The gruesome and grisly trials Darrow encounters made me purse my lips and cringe on more than one occasion-hell, 50% of the book I would say I was making a face of revulsion in one way or another. At one point, he is forced to kill a kid to pass a trial in a hand-to-hand fight to the death-only one can leave the room. Effed up, right?
I am the reaper and death is my shadow.
I loved Darrow. He was strong, foolhardy, passionate, fierce, and he loved with all his heart. But, more than that, he made mistakes. He ran into traps, he trusted those he shouldn’t have, he let people do things he shouldn’t-and he lied.
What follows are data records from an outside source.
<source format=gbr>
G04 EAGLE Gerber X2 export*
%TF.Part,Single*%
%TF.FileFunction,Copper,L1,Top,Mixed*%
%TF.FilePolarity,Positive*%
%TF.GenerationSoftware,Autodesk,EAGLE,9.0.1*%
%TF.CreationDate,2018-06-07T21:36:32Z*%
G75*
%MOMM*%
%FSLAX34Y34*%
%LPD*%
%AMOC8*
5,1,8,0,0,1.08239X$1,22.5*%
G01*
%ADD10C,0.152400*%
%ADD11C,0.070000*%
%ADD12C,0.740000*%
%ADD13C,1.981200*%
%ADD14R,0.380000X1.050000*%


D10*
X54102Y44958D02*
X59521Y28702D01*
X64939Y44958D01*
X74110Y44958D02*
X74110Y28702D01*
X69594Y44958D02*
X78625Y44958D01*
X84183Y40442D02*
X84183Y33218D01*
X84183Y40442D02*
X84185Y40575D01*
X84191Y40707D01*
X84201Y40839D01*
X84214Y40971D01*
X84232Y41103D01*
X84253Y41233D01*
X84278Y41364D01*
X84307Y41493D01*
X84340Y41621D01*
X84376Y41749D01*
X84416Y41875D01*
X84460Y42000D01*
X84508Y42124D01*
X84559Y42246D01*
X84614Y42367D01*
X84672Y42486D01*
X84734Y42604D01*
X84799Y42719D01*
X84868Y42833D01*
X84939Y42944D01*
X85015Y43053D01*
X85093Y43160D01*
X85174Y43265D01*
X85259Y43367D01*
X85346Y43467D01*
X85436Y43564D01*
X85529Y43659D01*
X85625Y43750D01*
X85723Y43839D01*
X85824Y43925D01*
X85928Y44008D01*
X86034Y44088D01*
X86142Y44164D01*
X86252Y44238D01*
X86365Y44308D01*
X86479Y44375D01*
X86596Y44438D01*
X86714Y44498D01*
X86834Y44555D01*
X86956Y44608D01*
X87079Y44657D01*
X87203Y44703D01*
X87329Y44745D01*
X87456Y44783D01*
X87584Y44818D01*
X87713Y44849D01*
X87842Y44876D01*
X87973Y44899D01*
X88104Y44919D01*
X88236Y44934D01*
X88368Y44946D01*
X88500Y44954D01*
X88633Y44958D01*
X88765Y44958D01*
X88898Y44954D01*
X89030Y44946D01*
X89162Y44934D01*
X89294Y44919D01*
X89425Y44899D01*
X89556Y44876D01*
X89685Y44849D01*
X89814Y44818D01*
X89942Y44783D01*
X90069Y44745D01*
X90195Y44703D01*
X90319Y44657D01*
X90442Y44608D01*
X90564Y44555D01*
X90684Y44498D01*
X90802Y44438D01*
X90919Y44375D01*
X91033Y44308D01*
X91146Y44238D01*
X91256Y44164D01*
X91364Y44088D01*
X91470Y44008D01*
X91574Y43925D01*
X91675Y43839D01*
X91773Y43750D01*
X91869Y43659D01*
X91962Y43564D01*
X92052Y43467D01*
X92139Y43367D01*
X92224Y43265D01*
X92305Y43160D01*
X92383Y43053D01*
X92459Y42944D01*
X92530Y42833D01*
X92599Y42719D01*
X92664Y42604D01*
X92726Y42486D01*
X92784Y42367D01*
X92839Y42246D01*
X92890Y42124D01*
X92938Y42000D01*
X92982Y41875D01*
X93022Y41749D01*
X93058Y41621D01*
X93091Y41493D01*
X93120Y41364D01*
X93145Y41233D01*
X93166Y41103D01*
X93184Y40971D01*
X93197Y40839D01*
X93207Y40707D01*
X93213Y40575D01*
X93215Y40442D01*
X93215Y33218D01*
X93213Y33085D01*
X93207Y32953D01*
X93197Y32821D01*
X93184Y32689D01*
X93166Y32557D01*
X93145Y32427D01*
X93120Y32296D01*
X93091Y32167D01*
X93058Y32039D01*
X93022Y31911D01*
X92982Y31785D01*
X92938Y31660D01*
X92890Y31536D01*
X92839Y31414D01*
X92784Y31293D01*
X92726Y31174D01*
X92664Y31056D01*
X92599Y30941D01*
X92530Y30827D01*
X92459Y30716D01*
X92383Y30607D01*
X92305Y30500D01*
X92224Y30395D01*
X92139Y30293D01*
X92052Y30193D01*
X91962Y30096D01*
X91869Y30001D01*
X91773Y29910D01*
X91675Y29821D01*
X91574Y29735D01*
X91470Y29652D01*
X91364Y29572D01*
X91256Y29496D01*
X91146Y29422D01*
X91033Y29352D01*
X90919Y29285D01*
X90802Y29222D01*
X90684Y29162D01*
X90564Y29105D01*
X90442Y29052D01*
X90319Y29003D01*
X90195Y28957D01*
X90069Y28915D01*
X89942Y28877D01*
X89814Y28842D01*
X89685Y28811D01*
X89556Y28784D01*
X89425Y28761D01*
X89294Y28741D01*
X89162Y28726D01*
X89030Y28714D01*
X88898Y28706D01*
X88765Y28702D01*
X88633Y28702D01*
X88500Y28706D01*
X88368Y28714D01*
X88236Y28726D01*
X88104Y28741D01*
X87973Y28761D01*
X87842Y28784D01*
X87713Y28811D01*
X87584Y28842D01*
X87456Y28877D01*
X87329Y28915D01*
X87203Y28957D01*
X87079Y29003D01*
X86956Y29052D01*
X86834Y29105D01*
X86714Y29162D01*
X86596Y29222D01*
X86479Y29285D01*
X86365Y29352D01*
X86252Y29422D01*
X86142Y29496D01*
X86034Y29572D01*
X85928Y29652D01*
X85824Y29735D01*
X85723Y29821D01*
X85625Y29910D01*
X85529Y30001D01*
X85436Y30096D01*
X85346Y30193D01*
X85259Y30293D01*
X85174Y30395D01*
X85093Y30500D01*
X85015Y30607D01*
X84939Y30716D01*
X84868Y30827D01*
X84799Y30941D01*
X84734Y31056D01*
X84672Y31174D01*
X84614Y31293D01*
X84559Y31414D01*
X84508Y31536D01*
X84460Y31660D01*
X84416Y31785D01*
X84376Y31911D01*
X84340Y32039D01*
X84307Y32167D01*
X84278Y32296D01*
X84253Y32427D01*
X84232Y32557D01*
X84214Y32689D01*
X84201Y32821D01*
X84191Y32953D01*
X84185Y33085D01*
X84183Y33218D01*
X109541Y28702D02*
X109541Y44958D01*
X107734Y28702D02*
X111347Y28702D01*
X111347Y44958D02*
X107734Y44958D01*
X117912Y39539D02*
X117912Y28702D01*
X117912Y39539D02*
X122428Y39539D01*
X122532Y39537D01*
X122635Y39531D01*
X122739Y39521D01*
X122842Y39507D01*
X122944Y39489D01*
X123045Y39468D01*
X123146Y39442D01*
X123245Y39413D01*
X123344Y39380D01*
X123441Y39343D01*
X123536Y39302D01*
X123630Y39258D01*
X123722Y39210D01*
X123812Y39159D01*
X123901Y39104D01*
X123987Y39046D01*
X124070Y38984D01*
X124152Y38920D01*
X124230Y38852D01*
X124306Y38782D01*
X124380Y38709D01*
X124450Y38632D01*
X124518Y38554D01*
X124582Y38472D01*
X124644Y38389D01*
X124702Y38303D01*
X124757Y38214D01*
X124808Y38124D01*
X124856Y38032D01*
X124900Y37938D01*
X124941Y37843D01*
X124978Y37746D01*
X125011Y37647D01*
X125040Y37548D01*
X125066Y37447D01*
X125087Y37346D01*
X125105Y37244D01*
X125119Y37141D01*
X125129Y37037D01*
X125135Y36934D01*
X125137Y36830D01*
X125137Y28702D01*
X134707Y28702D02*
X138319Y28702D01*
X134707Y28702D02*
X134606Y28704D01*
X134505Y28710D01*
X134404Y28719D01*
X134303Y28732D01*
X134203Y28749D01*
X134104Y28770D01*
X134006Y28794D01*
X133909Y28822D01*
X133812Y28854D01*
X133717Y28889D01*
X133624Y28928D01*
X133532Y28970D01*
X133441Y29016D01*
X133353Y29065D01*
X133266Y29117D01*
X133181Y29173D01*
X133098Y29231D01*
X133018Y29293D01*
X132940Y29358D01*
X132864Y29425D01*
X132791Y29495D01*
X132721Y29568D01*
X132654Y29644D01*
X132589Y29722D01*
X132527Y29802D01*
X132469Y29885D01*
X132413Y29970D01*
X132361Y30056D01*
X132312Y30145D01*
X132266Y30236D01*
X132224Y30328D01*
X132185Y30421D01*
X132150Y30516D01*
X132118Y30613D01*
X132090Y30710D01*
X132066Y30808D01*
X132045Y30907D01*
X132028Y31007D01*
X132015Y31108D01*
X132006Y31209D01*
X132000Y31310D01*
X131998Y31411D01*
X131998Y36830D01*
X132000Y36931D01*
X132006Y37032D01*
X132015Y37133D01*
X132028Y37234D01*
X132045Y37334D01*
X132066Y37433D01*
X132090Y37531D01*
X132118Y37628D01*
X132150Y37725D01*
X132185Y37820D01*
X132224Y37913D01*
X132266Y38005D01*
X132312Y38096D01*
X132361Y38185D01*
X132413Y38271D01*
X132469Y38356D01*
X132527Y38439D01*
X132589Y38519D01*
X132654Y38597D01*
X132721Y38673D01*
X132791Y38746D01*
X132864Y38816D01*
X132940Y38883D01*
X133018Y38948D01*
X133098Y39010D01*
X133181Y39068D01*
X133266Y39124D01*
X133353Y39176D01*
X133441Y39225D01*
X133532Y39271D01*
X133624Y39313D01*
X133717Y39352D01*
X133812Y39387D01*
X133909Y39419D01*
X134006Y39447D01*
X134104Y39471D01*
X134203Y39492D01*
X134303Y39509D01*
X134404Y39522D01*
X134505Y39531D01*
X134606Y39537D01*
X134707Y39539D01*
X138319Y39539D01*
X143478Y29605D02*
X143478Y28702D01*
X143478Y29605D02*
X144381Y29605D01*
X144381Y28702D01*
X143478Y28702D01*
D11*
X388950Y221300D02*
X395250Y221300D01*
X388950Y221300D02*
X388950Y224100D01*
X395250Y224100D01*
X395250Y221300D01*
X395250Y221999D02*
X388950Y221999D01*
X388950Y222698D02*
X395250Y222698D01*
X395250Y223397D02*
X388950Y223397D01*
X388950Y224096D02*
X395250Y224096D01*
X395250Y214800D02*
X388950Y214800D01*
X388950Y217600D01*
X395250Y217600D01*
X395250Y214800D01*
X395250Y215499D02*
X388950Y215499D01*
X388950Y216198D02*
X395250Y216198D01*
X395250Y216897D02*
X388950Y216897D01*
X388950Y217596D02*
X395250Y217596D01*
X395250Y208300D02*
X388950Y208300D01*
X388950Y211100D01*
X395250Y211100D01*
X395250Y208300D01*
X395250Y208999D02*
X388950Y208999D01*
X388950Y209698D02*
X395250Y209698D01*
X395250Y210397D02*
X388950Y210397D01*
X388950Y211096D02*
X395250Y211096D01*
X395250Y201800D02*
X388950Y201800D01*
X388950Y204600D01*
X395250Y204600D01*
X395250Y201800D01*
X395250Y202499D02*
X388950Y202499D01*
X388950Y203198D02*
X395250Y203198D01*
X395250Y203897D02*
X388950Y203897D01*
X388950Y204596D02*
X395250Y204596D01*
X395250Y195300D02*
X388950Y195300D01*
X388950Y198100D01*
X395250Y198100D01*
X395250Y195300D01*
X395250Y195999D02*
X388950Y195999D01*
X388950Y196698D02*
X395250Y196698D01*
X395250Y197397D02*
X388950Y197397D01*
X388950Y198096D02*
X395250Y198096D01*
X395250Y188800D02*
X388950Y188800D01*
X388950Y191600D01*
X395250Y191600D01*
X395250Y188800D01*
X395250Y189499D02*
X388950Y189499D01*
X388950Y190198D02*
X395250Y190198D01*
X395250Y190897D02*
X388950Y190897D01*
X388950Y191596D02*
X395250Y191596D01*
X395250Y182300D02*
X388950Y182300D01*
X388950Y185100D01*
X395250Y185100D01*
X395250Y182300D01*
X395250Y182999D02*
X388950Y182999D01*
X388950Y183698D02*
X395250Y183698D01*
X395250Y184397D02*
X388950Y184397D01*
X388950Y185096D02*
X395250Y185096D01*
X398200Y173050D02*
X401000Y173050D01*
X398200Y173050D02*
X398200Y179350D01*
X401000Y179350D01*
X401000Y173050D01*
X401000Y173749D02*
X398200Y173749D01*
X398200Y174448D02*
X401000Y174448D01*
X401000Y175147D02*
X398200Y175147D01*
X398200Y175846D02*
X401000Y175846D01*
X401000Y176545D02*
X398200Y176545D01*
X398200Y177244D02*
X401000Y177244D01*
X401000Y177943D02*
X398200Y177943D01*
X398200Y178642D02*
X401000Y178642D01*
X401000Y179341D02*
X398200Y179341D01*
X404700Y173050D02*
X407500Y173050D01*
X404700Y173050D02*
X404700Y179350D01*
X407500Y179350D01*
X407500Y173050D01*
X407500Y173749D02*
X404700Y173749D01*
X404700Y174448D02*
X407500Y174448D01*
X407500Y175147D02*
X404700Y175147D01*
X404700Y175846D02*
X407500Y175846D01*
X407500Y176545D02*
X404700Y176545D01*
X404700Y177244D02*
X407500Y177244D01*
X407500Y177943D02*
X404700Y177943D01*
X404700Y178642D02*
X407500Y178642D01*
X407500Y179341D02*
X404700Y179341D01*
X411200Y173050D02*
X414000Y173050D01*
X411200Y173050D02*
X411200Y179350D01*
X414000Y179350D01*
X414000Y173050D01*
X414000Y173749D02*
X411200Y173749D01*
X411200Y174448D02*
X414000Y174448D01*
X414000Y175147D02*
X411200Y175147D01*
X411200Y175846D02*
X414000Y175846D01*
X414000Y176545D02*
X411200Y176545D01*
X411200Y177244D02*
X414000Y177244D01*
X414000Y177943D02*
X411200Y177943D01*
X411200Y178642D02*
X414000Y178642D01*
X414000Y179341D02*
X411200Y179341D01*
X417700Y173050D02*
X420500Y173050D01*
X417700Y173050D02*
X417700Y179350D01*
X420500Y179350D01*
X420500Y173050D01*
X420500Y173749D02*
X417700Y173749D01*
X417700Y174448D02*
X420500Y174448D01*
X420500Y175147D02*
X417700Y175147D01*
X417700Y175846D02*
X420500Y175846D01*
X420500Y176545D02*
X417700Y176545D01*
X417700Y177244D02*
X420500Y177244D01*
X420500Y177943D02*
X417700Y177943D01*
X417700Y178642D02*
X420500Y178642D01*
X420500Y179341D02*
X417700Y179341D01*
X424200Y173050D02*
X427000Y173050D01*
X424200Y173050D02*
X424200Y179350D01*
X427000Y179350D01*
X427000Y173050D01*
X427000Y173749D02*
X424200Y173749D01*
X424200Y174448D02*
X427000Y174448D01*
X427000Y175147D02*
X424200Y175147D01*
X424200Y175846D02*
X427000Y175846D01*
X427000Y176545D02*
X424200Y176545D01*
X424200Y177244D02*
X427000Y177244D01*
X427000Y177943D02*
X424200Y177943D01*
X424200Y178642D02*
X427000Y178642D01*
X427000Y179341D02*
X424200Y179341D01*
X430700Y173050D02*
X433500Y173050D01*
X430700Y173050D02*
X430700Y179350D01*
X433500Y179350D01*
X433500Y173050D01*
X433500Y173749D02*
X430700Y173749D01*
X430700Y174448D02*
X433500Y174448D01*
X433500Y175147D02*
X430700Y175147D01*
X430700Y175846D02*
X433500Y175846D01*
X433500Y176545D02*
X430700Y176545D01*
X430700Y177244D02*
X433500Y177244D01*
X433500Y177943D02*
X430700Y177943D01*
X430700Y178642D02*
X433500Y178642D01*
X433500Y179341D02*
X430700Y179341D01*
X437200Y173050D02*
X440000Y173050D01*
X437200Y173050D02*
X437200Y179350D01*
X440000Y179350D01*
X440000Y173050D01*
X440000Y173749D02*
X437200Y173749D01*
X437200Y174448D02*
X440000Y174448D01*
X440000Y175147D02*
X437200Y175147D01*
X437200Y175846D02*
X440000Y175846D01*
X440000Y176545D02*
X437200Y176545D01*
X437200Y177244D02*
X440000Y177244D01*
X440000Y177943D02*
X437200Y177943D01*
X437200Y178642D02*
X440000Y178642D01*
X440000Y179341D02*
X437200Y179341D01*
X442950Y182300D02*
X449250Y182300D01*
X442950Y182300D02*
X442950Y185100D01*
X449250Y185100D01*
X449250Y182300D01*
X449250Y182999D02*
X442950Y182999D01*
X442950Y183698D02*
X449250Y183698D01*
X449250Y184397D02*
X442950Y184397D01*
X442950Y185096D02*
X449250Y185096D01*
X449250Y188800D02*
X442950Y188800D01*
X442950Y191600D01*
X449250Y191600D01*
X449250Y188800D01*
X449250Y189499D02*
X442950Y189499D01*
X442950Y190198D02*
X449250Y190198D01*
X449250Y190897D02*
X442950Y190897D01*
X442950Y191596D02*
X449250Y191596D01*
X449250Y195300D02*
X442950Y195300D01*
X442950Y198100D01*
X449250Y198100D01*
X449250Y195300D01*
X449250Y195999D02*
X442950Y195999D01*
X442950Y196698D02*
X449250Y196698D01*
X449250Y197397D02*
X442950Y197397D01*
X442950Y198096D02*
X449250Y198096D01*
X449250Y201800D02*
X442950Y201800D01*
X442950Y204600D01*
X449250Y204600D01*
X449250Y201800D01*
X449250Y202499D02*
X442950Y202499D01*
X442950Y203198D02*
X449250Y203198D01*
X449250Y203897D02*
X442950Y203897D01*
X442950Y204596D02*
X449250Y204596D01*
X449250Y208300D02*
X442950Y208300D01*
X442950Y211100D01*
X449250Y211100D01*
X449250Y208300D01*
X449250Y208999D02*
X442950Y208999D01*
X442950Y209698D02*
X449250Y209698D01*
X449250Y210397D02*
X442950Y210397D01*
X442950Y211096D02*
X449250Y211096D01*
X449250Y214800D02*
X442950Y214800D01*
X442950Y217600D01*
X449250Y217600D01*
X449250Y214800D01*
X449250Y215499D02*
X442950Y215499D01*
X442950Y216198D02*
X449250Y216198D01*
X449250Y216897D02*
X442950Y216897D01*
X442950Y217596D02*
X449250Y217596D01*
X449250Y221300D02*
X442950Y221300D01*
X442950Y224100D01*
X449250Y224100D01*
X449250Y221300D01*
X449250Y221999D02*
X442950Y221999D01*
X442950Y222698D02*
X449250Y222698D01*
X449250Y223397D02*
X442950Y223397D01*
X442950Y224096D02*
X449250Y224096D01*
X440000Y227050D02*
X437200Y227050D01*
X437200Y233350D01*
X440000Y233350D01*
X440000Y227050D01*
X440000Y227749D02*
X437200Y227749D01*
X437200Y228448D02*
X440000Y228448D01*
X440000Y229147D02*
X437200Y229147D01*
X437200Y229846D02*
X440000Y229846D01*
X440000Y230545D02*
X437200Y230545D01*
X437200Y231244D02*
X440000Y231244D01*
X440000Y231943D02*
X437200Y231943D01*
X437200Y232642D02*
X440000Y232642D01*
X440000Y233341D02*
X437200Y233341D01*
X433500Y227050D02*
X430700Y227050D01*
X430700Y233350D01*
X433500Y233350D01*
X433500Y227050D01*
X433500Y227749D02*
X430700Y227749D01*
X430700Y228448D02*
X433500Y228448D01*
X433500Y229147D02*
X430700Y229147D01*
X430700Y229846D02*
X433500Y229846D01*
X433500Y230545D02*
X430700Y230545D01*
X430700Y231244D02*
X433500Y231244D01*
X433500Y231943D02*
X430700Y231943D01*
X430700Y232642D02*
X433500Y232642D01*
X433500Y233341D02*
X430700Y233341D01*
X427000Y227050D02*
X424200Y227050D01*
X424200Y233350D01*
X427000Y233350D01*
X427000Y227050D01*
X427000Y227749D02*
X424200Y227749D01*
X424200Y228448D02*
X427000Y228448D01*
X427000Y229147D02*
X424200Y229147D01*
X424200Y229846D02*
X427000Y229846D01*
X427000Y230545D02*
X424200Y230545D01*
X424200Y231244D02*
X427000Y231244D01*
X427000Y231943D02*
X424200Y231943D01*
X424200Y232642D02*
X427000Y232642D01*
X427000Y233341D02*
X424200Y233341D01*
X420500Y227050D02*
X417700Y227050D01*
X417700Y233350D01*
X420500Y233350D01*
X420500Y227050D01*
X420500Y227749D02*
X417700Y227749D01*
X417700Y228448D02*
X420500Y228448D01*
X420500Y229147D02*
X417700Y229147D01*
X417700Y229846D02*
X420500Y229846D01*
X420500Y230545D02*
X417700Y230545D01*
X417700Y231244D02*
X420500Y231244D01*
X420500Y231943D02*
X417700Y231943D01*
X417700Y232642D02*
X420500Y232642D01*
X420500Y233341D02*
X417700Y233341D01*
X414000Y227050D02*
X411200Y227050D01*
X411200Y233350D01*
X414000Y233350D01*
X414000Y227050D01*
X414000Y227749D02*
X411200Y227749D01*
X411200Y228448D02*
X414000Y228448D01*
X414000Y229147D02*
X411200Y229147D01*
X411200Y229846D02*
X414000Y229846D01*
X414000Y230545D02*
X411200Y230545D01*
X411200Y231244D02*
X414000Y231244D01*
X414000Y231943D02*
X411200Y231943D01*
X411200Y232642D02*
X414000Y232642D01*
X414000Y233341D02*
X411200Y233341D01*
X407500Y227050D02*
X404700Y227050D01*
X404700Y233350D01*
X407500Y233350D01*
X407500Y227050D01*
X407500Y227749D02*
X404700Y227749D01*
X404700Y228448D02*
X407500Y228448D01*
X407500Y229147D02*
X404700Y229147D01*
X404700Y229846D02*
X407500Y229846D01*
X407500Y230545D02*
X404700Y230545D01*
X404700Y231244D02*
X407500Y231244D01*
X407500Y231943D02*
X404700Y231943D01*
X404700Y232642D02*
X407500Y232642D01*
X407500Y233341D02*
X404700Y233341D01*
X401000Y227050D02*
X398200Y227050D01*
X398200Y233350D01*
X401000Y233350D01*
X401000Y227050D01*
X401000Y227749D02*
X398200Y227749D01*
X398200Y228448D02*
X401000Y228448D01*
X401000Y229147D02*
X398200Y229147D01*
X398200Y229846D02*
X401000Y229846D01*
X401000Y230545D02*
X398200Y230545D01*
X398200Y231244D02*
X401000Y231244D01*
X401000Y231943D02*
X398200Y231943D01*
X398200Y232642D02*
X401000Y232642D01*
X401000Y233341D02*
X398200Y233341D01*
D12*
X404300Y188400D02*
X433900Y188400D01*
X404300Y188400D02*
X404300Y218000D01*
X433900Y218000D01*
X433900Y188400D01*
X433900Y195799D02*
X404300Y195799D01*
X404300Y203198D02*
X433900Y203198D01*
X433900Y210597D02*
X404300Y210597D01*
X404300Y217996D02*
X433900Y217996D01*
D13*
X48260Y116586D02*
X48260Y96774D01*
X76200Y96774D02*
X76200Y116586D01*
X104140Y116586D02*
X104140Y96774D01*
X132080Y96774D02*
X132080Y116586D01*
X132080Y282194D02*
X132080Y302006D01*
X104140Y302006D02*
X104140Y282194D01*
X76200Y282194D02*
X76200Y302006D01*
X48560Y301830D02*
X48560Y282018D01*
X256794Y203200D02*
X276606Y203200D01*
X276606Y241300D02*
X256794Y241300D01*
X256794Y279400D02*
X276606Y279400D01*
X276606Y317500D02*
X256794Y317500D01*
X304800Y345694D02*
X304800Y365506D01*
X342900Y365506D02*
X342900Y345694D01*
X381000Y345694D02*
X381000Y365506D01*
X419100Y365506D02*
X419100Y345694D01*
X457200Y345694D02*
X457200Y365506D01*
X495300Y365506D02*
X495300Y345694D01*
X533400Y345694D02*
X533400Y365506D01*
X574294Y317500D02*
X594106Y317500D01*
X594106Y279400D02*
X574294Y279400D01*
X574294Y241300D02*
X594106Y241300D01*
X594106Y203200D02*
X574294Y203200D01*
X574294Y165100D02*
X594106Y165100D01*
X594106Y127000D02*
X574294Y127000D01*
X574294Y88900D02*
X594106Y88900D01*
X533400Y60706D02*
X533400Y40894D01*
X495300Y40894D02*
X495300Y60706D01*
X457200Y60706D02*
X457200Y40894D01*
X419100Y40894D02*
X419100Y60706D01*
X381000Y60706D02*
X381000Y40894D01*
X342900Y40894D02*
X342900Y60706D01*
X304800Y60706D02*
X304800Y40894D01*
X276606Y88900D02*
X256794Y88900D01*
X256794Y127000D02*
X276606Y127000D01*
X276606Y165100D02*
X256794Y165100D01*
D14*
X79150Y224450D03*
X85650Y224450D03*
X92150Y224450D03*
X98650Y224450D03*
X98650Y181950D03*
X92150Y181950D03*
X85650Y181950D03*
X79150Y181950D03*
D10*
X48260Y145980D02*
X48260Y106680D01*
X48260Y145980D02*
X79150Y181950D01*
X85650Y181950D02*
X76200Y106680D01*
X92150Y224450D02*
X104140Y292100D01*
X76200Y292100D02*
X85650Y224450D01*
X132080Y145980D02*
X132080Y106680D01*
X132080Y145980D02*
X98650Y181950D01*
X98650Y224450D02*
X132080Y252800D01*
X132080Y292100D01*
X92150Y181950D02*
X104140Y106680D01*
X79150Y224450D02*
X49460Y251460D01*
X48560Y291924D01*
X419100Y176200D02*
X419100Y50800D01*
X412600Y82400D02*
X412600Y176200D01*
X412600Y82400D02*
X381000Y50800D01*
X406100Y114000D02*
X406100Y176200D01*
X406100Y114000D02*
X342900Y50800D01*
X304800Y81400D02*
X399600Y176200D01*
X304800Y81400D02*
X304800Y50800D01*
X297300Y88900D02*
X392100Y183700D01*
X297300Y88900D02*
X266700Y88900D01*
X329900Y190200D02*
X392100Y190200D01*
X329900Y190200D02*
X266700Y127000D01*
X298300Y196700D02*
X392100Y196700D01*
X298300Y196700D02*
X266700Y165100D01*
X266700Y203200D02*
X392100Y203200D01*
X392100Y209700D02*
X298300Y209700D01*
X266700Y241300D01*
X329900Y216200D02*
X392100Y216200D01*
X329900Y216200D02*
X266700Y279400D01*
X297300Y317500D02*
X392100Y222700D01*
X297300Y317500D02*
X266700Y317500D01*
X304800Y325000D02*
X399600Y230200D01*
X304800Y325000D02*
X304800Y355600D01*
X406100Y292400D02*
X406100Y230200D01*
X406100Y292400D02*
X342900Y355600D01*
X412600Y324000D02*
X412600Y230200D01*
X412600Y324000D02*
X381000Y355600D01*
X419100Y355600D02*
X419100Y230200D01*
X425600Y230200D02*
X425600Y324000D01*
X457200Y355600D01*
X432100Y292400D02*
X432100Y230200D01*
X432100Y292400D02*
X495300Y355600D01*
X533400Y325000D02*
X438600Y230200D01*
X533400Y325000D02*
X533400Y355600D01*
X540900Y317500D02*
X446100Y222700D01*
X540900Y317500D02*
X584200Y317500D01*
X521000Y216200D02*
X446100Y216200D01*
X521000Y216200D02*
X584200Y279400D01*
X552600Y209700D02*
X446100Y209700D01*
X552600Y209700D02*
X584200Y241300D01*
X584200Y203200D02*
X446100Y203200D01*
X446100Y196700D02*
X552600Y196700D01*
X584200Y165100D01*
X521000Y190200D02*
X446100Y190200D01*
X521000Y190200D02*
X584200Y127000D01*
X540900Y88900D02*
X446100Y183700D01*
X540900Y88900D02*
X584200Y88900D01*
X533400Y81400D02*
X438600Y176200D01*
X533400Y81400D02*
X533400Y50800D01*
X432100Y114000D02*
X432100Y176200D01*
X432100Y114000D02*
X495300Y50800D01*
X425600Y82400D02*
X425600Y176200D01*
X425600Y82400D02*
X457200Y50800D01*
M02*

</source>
I wasn’t sure where the story was going, if I’m being honest. I would sit there and think, is this about his rise to power only to become like the evil golds he so despises? Will he actually become one of them? He hates the golds, he hates them with every ounce of his soul-for they were the ones who tied the noose around his wife’s neck and made him watch…but what happens when he finds true friends in the ‘game’? Will he ever be able to hurt any of them when he rises to power as a red? And, worst of all, what if he becomes as heartless and soulless as the gold bastards he is trying to overthrow? What then?
Oh, I want to accept. But then I would have to let the Proctors beat me. I’d have to let this little whorefart win and let his father smile and feel pride. I’d have to watch that smug smile spread across his bloodydamn face. Slag that. They’ll feel pain.
Well, I can assure you, he damn well does become a monster for some time. I liked it. I liked questioning what he was going to do next-for he was the boy who had to hide behind a facade as a gold, but was the red at heart who helped everyone as much as he could, only to get a taste of the power and lose himself to the game, to becoming number one….was this what his dear wife, Eeo, would have wanted for him?
I know I am impetuous. Rash. I process that. And I am full of many things-passion, regret, guilt, sorrow, longing, rage. At many times they rule me, but not now. Not here.
I could go on and on and on and on because I still find myself reeling on what actually happened. So many lies and betrayals and new relationships formed…and just as many stabs in the back. I loved seeing him try and find the balance between barbarics and necessity/need and power for survival, but also to possibly win the top spot everyone so covets. Anyway, I think it goes without saying that I got enough blood, guts, animal guts, and bone crushing to last me for a bit…but it was awesome. I don’t know when this went from a 4, to a 3, all the way up to a 5, but it fluctuated just as I’m saying and, let me tell you, I wouldn’t change a bloodydamn thing.